Circles, Bubbles, and Busy Bees
Long before Kepler, the ancient Greek mathematician Apollonius studied how circles can be nestled snugly inside one another. If you keep filling every gap with the biggest circle that fits, you get a beautiful, lacy pattern called an Apollonian gasket — a packing that goes on forever, getting tinier and tinier.
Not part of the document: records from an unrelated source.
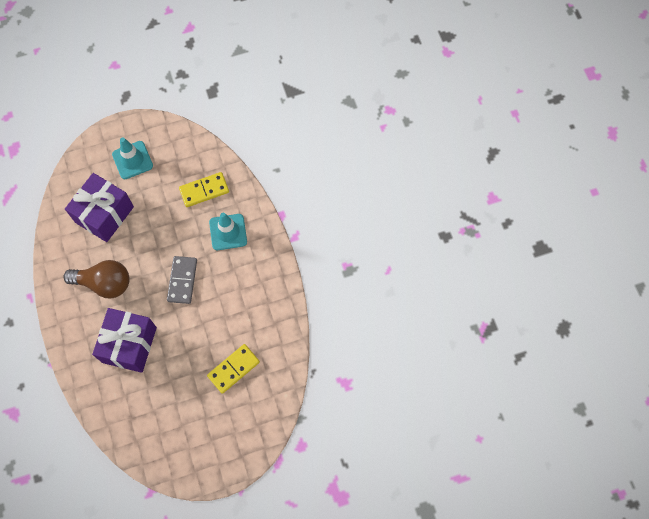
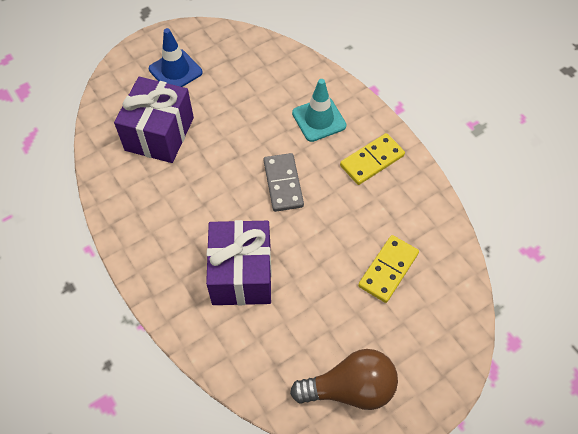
camera: 15 degrees left, 10 degrees down
brown light bulb [63,260,129,298] -> brown light bulb moved to [290,349,398,410]
turquoise traffic cone [112,137,153,179] -> blue traffic cone [149,28,203,87]
yellow domino [179,172,229,207] -> yellow domino moved to [340,133,405,185]

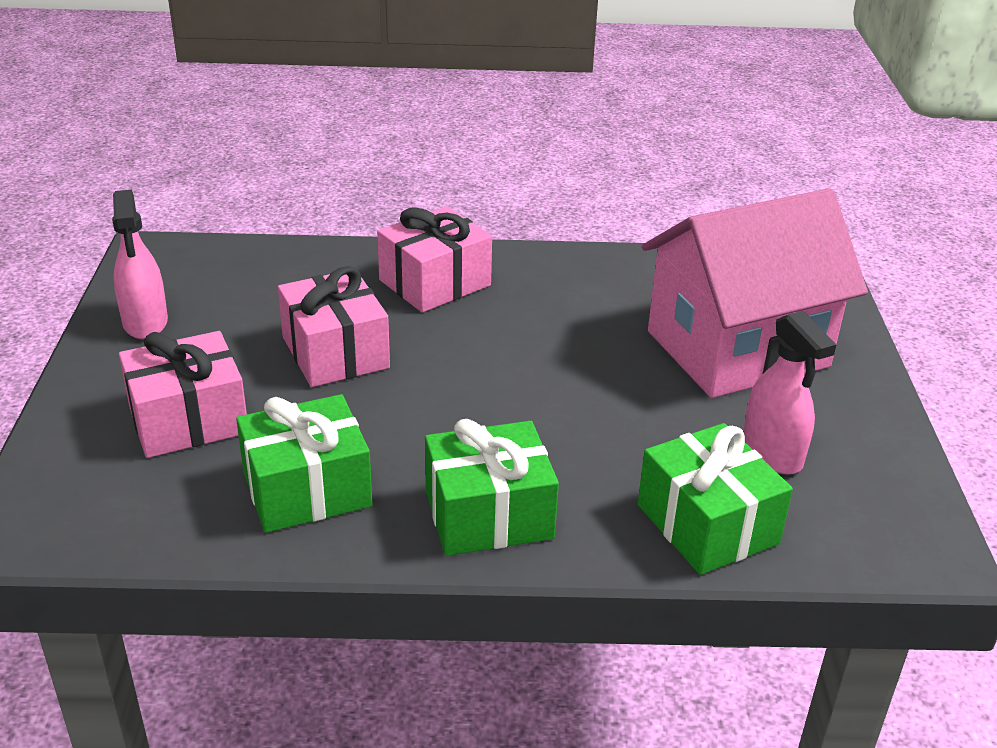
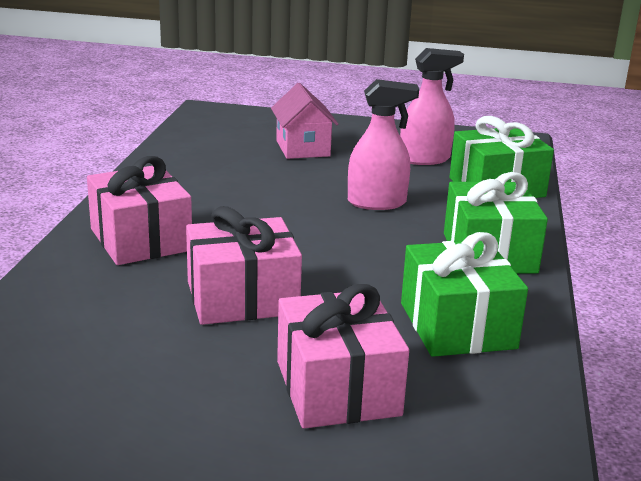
camera: 80 degrees left, 10 degrees down
pink spray bottle [112,190,168,339] -> pink spray bottle moved to [348,79,419,210]
pink house [642,188,868,398] -> pink house [271,83,338,159], size x0.48

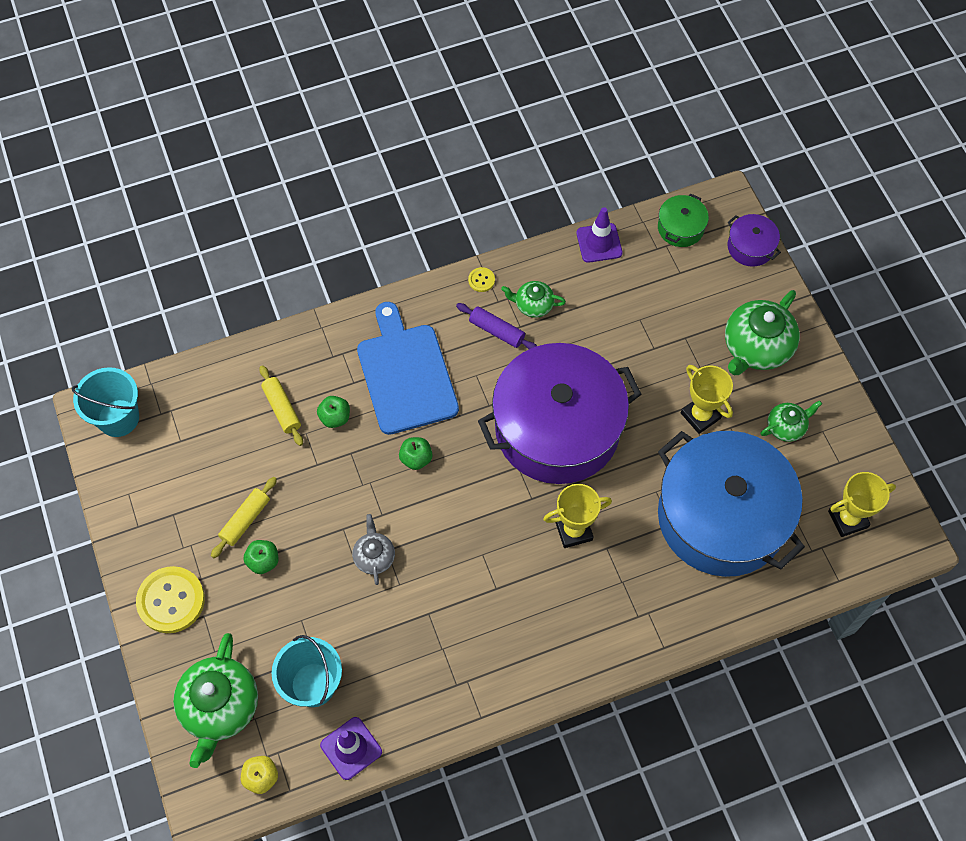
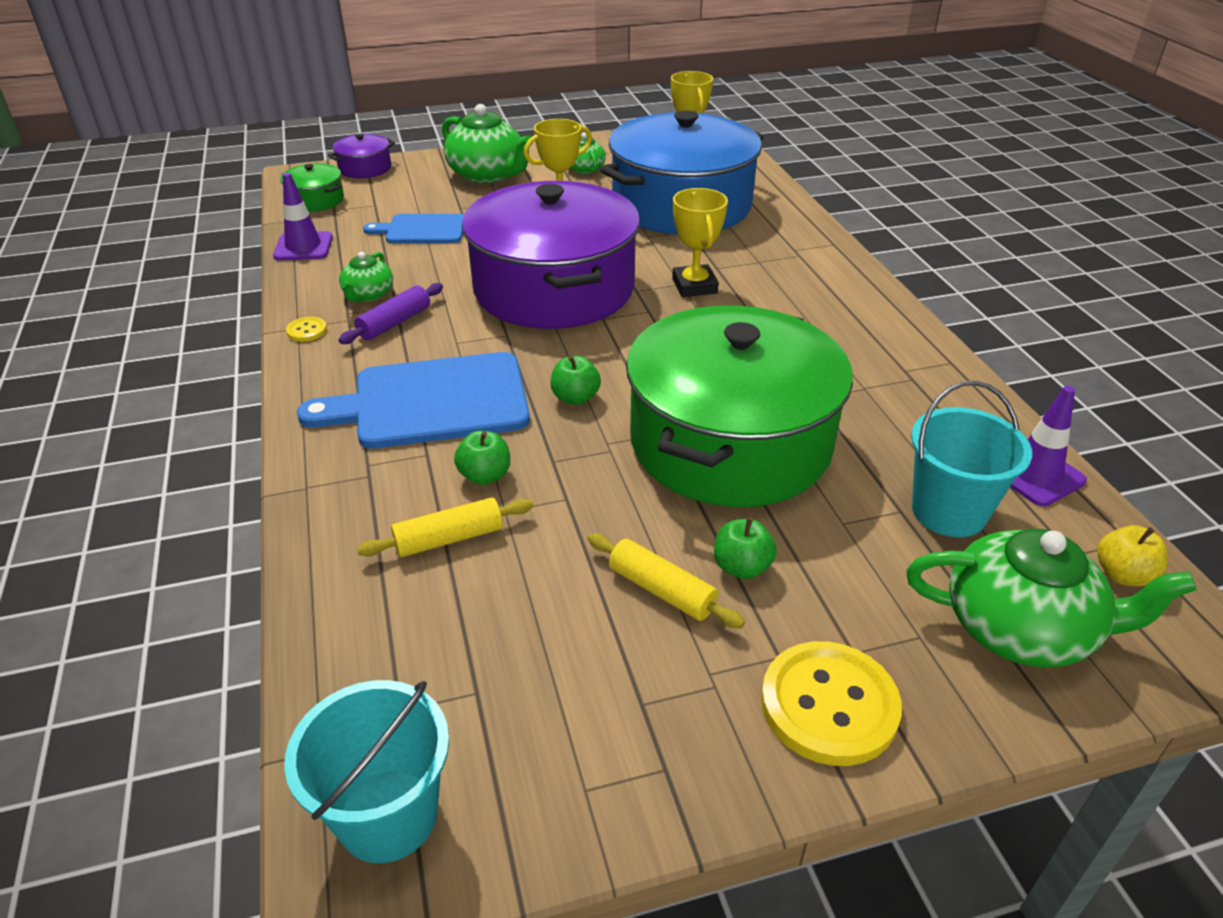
camera: 85 degrees left, 25 degrees down
grey teapot [352,514,395,585] -> green pot [626,305,853,507]
none -> blue cutting board [363,214,464,243]

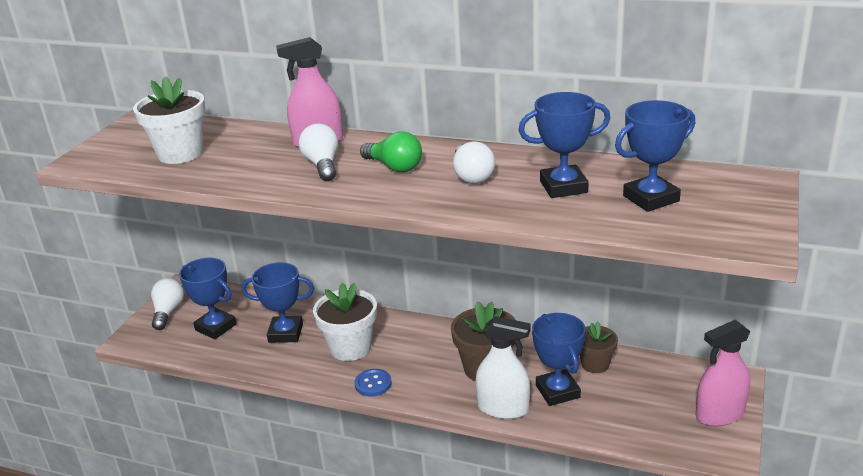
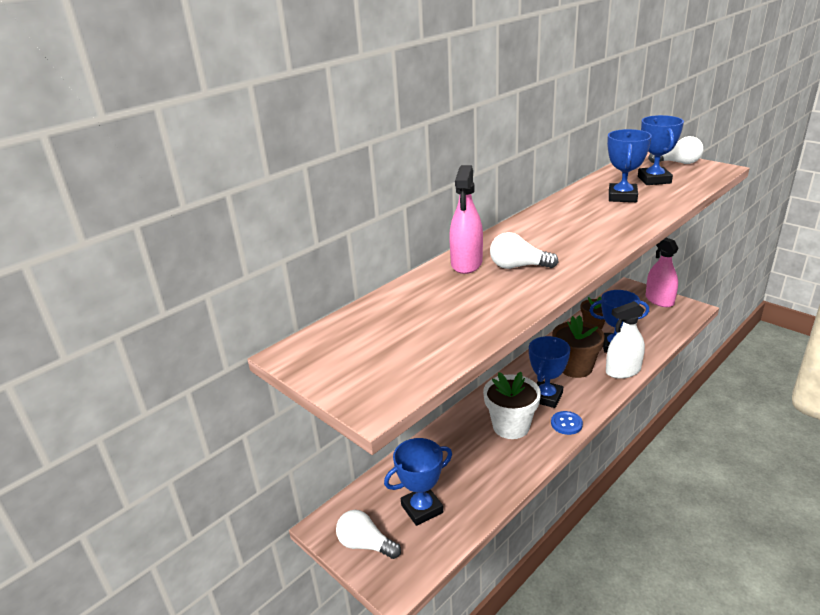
camera: 65 degrees left, 0 degrees up
white flower pot [133,76,205,164] -> none
blue trophy [241,262,314,343] -> blue trophy moved to [529,336,570,408]
green light bulb [360,131,422,172] -> none
white light bulb [453,142,495,184] -> white light bulb moved to [648,136,703,164]
white spray bottle [476,316,531,419] -> white spray bottle turned 150 degrees counterclockwise [606,301,645,379]
pink spray bottle [696,320,751,426] -> pink spray bottle turned 150 degrees clockwise [646,238,678,307]

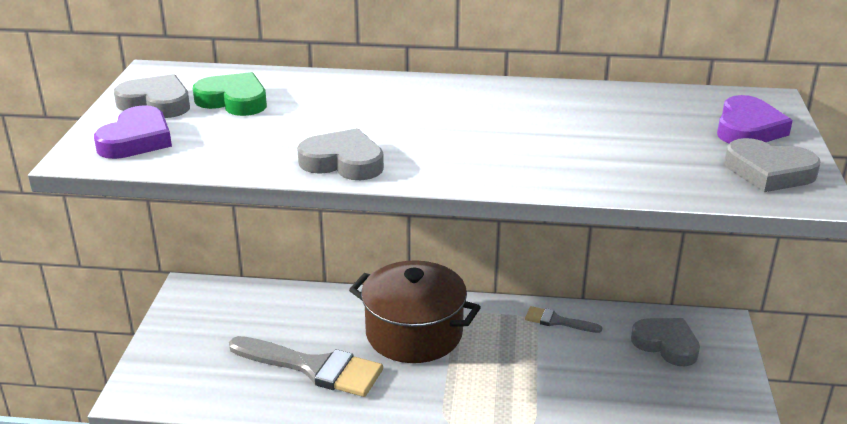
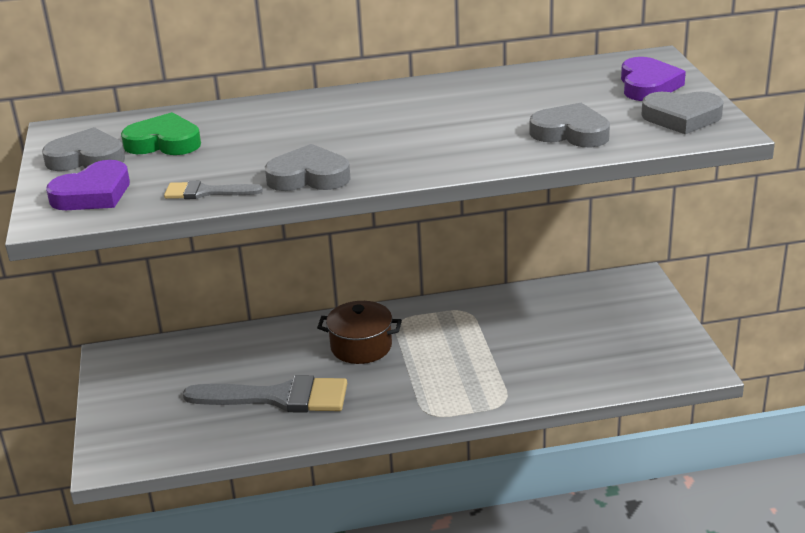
camera: 15 degrees left, 0 degrees up
purple heart [94,105,172,159] -> purple heart turned 45 degrees clockwise [46,160,130,210]
brown pot [349,260,481,363] -> brown pot [317,301,402,364], size x0.64
grey brush [525,306,603,333] -> grey brush moved to [164,181,263,199]
grey heart [631,318,700,366] -> grey heart moved to [530,103,610,147]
Nature is a packing expert too. Honeybees build their honeycomb out of six-sided cells, never squares or circles. Why hexagons? Because hexagons tile together with no gaps and use the least wax for the most honey. For a long time this was just a hunch, called the honeycomb conjecture — and it was finally proved true in 1999. The bees knew the answer all along.
Packing Becomes a Game
Here is the fun part: packing puzzles are everywhere in games. When you twist and drop falling blocks in Tetris, you are packing shapes into rows. When you arrange the seven pieces of a tangram to make a cat or a sailboat, that is packing. Pentominoes — the twelve shapes you can make from five squares — fit into a rectangle in exactly 2,339 different ways, and people have made whole puzzle books out of finding them.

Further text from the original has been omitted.